If international capital knows it is going to be bailed out every time it makes a dud investment, it will never learn the lesson of these crises. If Western lenders and investors had been made to suffer the full consequences of their misjudgement, they'd be that much more cautious next time round.
Rather than helping the countries involved, the IMF aid has largely gone into repaying Western creditors. It is hard to see how the existence of pre-emptive loan guarantees helps. Much more likely is that they would compound the misallocation of capital which underlies the emerging markets crisis.
The problem, surely, is not that capital markets are inherently unstable, which is what Mr Soros suggests, but that they are prone to become so if their self correcting mechanisms are distorted by the knowledge that whatever they do, they cannot lose.

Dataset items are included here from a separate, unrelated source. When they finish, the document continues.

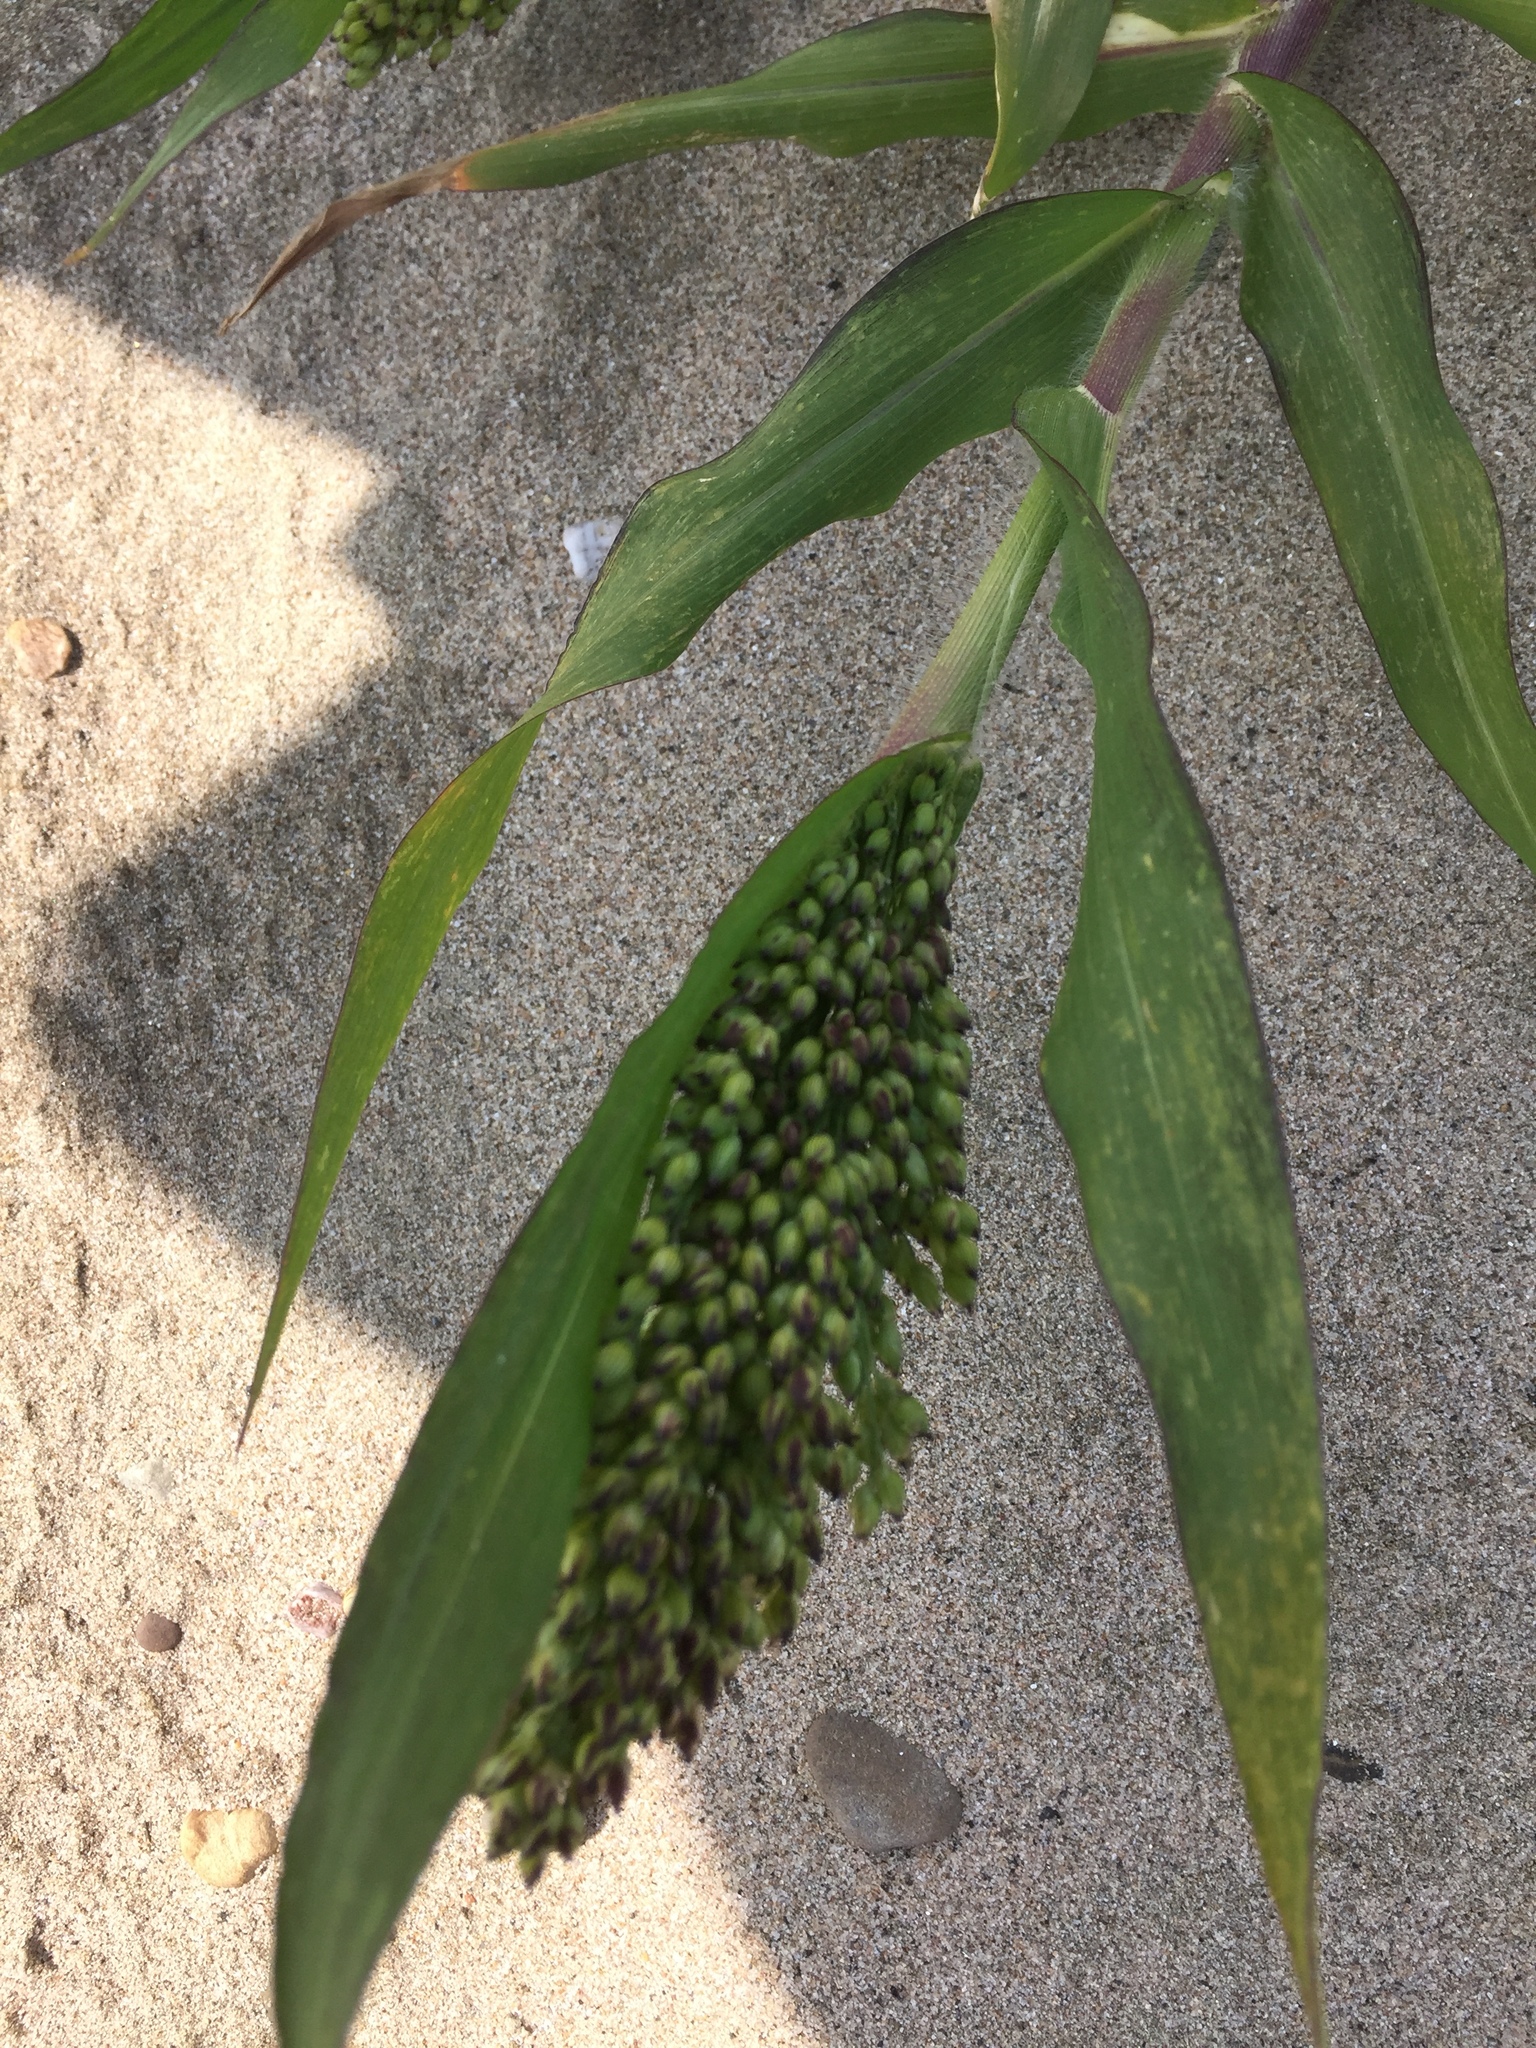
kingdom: Plantae
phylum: Tracheophyta
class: Liliopsida
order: Poales
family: Poaceae
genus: Panicum
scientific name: Panicum miliaceum
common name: Common millet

I find it slightly curious that an old fashioned liberal like me should be arguing this hard-line free-market case, while Mr Soros, a billionaire speculator, is meanwhile discovering the joys of brotherly love and being nice to the natives. All this no doubt makes Mr Soros feel better about himself, but I doubt very much that this retreat into neo-socialist thinking is the way forward either for the capital markets or the world.
The only qualification I would add to this general observation is that we in the West perhaps don't live as much by the free market standards we would foist on the developing world as we might like to pretend. When things begin to go wrong economically, we don't deflate, we reflate. Governments borrow more to spend more and central bankers stand ready to inject liquidity into the system, by cutting interest rates and printing more money.
When our banks go bust, we bail them out and depositors generally get their money back. This is as true of the US, land of the free, as it is here in Western Europe. We too have our examples of semi-corrupt, crony capitalism - the Savings & Loan and Long-Term Capital Management crises being only the most obvious.
The difference is, however, that we have adequate rules of transparency and accountability, backed by robust national regulation, so that the crises, when they do come, tend to be much more limited in nature.
The developing world is a good deal more likely to get the economic investment it needs via this route than the one suggested by Mr Soros, which seems to me to amount to little more than privately administered state aid.